■ **What you are asked to do**
Copy each line below that contains "lines".

Saved data entries:
• • • • •
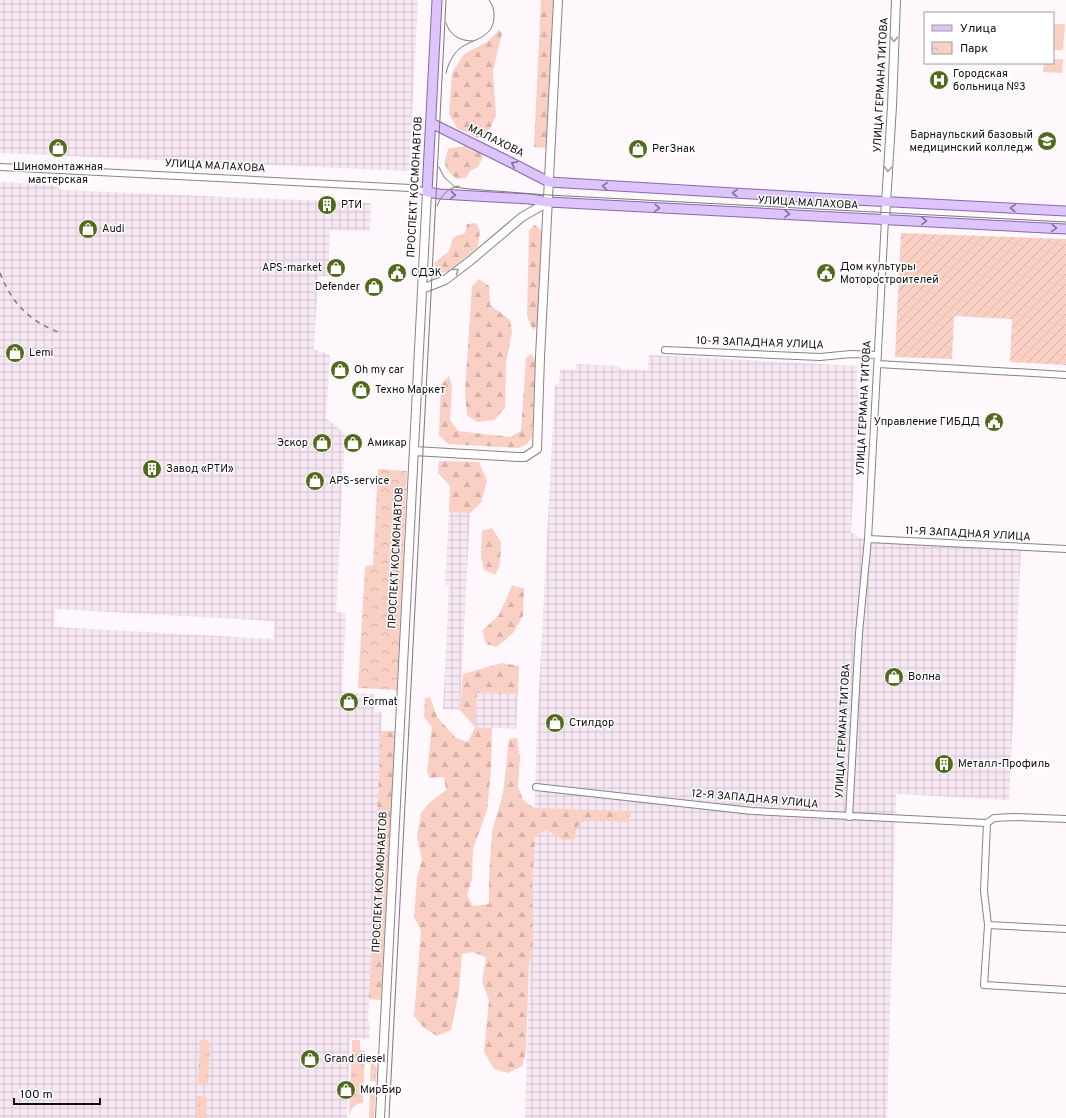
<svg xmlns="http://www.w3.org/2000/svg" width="1066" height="1118" font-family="Overpass,sans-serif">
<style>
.industrial{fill:url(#industrial-grid);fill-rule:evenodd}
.grass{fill:url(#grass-tufts)}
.forest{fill:url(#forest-firs)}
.park{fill:url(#park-crowns)}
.garden{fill:url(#garden-furrows)}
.pitch{fill:#fad0c5}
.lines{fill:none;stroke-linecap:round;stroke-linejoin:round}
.street-casing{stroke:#898287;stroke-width:8}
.secondary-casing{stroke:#898287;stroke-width:10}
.primary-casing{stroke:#866aa8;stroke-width:11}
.street{stroke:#fff;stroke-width:6}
.secondary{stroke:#fff;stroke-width:8}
.primary{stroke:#ddc4fd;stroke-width:9}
.tram{stroke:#7e797d;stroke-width:1}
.rail{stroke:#7e797d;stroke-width:1.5;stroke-dasharray:5 5;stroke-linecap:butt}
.oneway{stroke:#9f9e9f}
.oneway2{stroke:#807191}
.labels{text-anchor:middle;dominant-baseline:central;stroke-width:3;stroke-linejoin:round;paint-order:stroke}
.poi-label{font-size:11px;fill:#0e0c0e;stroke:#fff;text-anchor:start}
.street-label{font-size:11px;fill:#0e0c0e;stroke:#fff}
</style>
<defs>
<pattern id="industrial-grid" width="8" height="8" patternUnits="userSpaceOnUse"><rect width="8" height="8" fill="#f6e7f3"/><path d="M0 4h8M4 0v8" fill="none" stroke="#d2c5cf"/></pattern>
<pattern id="grass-tufts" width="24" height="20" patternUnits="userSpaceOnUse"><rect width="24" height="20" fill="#fad0c5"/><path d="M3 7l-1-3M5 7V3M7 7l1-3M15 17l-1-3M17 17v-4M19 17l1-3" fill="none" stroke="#d5b1a8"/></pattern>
<pattern id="forest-firs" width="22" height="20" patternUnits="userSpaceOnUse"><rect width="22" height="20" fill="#fad0c5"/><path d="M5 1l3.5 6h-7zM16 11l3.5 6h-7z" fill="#d5b1a8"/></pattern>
<pattern id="park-crowns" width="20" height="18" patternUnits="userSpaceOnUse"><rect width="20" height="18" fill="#fad0c5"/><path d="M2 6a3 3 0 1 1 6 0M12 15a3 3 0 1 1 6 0" fill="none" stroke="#d5b1a8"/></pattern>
<pattern id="garden-furrows" width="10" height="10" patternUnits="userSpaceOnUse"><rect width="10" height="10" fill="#fad0c5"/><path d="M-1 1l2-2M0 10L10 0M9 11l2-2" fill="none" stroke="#d5b1a8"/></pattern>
</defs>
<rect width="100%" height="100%" fill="#fef7fc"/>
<path class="industrial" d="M0 0H418L409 171 0 153Z
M0 182 52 185 61 190 371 203 370 231 330 230 328 276H318L314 349 330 355 326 418 345 434 336 612 346 613 342 692 375 694 374 712H382L368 1022H370L369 1039H350L347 1116 348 1118H0ZM55 609 274 621V639L54 627Z
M649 355 857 366 856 388 859 391 851 532 860 538 1021 548 1009 800 896 794 887 1118H525L537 729 555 385 559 384 560 369 576 370V364L619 366 620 369 648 370Z
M449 512 470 513 460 710 443 709 449 586 445 585Z
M477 692 518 694 516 729 475 727Z"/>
<path class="grass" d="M200 1040H207L210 1043 208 1084H198Z
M352 1040H360V1050L365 1051 363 1103C356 1103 351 1108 349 1116Z
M371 1063 374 1064 377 1067 376 1082 370 1081Z
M370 1090H376L374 1118H369Z
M197 1096 207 1097 206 1118H196Z"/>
<path class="forest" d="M541 0H553L546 148 534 147Z
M499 30 502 33 493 71 496 116 487 135 478 138 457 128 449 114 452 73 464 54 487 42Z
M468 146 484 154 478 167 470 171 466 178 457 179C444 169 442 163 449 148Z
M476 223 480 231 478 247 448 272 438 273 434 263 449 251 453 238 465 233 467 224Z
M535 225 542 231 538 325 533 330 527 316 529 230Z
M479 279 489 286 490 305 510 320 512 332 506 362 505 408 494 420 477 422 467 415 465 392 472 286Z
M531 354 535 359 532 437 527 444 519 448 448 444 439 435 441 384 449 376 452 386 450 420 458 431 510 437 521 431 526 358Z
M439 461 479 462 487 481 481 503 470 513 449 512 450 486 438 473Z
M492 528 501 542 500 565 495 575 484 570 481 556 482 531Z
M512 586 524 588 523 616 513 633 497 647 486 644 482 631 499 615Z
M502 663 519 666 518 694 477 693 475 727 492 728 491 770 487 810 473 849 472 879 467 895 473 906 489 904V878L492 831 503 794 509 739 517 738 520 758 518 787 523 800 534 808 631 811 628 822 585 820 577 827 574 839 563 840 547 830 535 836 532 890 533 944 529 964 526 1052 522 1066 508 1073 494 1069 484 1052 489 1000 482 982 486 957 472 952 462 954 459 991 451 1030 437 1036 423 1027 414 1016 421 931 414 917 417 877 422 860 417 837 421 813 429 803 446 790 444 777 430 778 427 772 432 727 424 717 425 698 430 697 437 717 456 738 468 742 475 727 460 710 463 674Z
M381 731H395L381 1000 369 999Z"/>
<path class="park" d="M378 469 407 471 397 690 358 688 365 566 373 565Z"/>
<path class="garden" d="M901 233 1066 239V365L1010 362 1012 319 954 316 952 359 895 357Z"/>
<path class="pitch" d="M1053 24H1065L1063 50H1053Z
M1053 59H1063L1062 73 1043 72 1044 63H1053Z"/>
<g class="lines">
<g class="street-casing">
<path id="street" d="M0 167 410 188 427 192
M665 350 820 357 851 354 878 355
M878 364 1066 375
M868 539 1066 549
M536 787 752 811 987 823 994 818 1014 817 1066 819
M849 817 859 633 868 539 885 219
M987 823 984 891 988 925 984 985 1066 990
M988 925 1066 929"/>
</g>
<g class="secondary-casing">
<path id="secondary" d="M885 219 892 106 896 0
M422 289 445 280 470 261 522 217 548 202
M414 451 518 457H525L537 449 540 357 558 0
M380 1118 427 192"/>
</g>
<g class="primary-casing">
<path id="primary" d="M437 0 427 192 440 194 530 199 548 202 1066 229
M431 123 510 162 549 182 836 199 1066 211"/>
</g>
<use href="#street" class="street"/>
<use href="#secondary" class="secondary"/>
<use href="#primary" class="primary"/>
<path class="tram" d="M446 23C450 35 459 41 473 41
M446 73C448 64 452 56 459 49 473 38 495 39 494 14 494 9 492 4 489 0
M439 167 444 177 455 187 469 189 548 195 1066 222
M437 206C441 196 447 188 459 186
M389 1118 446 0"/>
<path class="rail" d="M0 273C12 303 28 320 58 332"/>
</g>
<defs><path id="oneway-chevron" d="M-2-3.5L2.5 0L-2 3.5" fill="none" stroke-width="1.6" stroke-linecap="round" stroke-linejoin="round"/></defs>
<g class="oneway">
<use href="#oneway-chevron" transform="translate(894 39) rotate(92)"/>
<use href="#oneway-chevron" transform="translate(888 169) rotate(94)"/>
<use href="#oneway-chevron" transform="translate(456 271) rotate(-37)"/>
</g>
<g class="oneway2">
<use href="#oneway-chevron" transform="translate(514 164) rotate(-153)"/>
<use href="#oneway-chevron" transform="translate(605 186) rotate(-176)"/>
<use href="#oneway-chevron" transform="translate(735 193) rotate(-177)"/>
<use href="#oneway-chevron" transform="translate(453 195) rotate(3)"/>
<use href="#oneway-chevron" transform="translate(657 208) rotate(3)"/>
<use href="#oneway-chevron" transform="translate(1013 208) rotate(-177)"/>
<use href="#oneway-chevron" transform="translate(787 214) rotate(3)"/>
<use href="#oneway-chevron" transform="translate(924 221) rotate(3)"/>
<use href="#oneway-chevron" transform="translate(1054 228) rotate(3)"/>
</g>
<defs>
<g id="hospital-disc" transform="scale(1)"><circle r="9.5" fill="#516a1b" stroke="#fff"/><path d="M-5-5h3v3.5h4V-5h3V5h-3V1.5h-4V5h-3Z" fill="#fff"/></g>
<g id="university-disc" transform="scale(1)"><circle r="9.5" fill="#516a1b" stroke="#fff"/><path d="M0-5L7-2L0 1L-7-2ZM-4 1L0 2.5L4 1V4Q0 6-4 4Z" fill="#fff"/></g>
<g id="shop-disc" transform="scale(1)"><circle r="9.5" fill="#516a1b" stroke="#fff"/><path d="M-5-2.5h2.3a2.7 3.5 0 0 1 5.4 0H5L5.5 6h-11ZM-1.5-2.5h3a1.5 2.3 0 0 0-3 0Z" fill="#fff"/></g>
<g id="building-disc" transform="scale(1)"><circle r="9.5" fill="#516a1b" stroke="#fff"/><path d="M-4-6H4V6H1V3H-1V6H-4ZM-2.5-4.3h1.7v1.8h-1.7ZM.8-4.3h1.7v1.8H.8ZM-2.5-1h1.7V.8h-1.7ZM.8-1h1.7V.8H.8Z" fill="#fff"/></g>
<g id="civic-disc" transform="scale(1)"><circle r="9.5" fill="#516a1b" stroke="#fff"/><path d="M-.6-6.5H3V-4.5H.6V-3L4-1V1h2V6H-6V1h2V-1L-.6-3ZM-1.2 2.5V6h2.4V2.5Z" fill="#fff"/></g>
</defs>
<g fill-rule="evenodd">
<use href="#hospital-disc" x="939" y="80"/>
<use href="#university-disc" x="1047" y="141"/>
<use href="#shop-disc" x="58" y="148"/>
<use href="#shop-disc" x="638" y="149"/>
<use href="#building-disc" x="327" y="205"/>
<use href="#shop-disc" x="88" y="229"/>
<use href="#shop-disc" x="336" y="268"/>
<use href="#civic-disc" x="397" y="273"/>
<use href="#civic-disc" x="826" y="273"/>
<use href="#shop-disc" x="374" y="287"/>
<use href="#shop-disc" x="15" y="353"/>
<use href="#shop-disc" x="340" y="370"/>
<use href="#shop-disc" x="361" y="390"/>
<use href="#civic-disc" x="994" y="422"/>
<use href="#shop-disc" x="322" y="443"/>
<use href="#shop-disc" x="353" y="443"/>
<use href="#building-disc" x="152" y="469"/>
<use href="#shop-disc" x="315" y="481"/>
<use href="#shop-disc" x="894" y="677"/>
<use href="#shop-disc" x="349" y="702"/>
<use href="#shop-disc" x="555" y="723"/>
<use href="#building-disc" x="944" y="764"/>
<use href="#shop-disc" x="310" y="1059"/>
<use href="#shop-disc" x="346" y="1090"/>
</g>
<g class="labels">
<g class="poi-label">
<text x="953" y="74">Городская<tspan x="953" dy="13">больница №3</tspan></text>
<text x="1033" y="135" text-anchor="end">Барнаульский базовый<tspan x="1033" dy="13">медицинский колледж</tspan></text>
<text x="652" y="149">РегЗнак</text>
<text x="58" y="167" text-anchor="middle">Шиномонтажная<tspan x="58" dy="13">мастерская</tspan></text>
<text x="341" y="205">РТИ</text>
<text x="102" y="229">Audi</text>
<text x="840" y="267">Дом культуры<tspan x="840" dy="13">Моторостроителей</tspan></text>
<text x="322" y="268" text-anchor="end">АPS-market</text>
<text x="411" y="273">СДЭК</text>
<text x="360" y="287" text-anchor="end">Defender</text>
<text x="29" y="353">Lemi</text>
<text x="354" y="370">Oh my car</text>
<text x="375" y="390">Техно Маркет</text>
<text x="980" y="422" text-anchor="end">Управление ГИБДД</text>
<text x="308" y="443" text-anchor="end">Эскор</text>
<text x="367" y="443">Амикар</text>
<text x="166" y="469">Завод «РТИ»</text>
<text x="329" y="481">APS-service</text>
<text x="908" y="677">Волна</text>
<text x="363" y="702">Format</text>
<text x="569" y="723">Стилдор</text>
<text x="958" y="764">Металл-Профиль</text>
<text x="324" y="1059">Grand diesel</text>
<text x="360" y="1090">МирБир</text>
</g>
<g class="street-label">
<text transform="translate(881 85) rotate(-87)">УЛИЦА ГЕРМАНА ТИТОВА</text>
<text transform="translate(496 141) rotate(26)">МАЛАХОВА</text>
<text transform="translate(215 166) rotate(3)">УЛИЦА МАЛАХОВА</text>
<text transform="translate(415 187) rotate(-87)">ПРОСПЕКТ КОСМОНАВТОВ</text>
<text transform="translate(808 203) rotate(3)">УЛИЦА МАЛАХОВА</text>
<text transform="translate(760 343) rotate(2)">10-Я ЗАПАДНАЯ УЛИЦА</text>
<text transform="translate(864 408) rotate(-87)">УЛИЦА ГЕРМАНА ТИТОВА</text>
<text transform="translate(968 534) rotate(3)">11-Я ЗАПАДНАЯ УЛИЦА</text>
<text transform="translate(396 558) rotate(-87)">ПРОСПЕКТ КОСМОНАВТОВ</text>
<text transform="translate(843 731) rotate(-87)">УЛИЦА ГЕРМАНА ТИТОВА</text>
<text transform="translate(755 799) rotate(5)">12-Я ЗАПАДНАЯ УЛИЦА</text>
<text transform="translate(380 882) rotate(-87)">ПРОСПЕКТ КОСМОНАВТОВ</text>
</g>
</g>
<rect x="924" y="12" width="130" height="52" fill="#ffffff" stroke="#9f9e9f"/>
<rect x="932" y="25" width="20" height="6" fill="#ddc4fd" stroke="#9f9e9f"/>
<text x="960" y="32" font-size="12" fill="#0e0c0e">Улица</text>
<rect x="932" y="42" width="20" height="12" fill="url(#park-crowns)" stroke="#9f9e9f"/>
<text x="960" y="52" font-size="12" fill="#0e0c0e">Парк</text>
<path d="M14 1098v6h86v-6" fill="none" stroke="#0e0c0e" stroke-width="2"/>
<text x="20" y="1098" font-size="12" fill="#0e0c0e" stroke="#ffffff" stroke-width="3" paint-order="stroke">100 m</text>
</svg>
• • • • •
■ **Exercise answer**
.lines{fill:none;stroke-linecap:round;stroke-linejoin:round}
<g class="lines">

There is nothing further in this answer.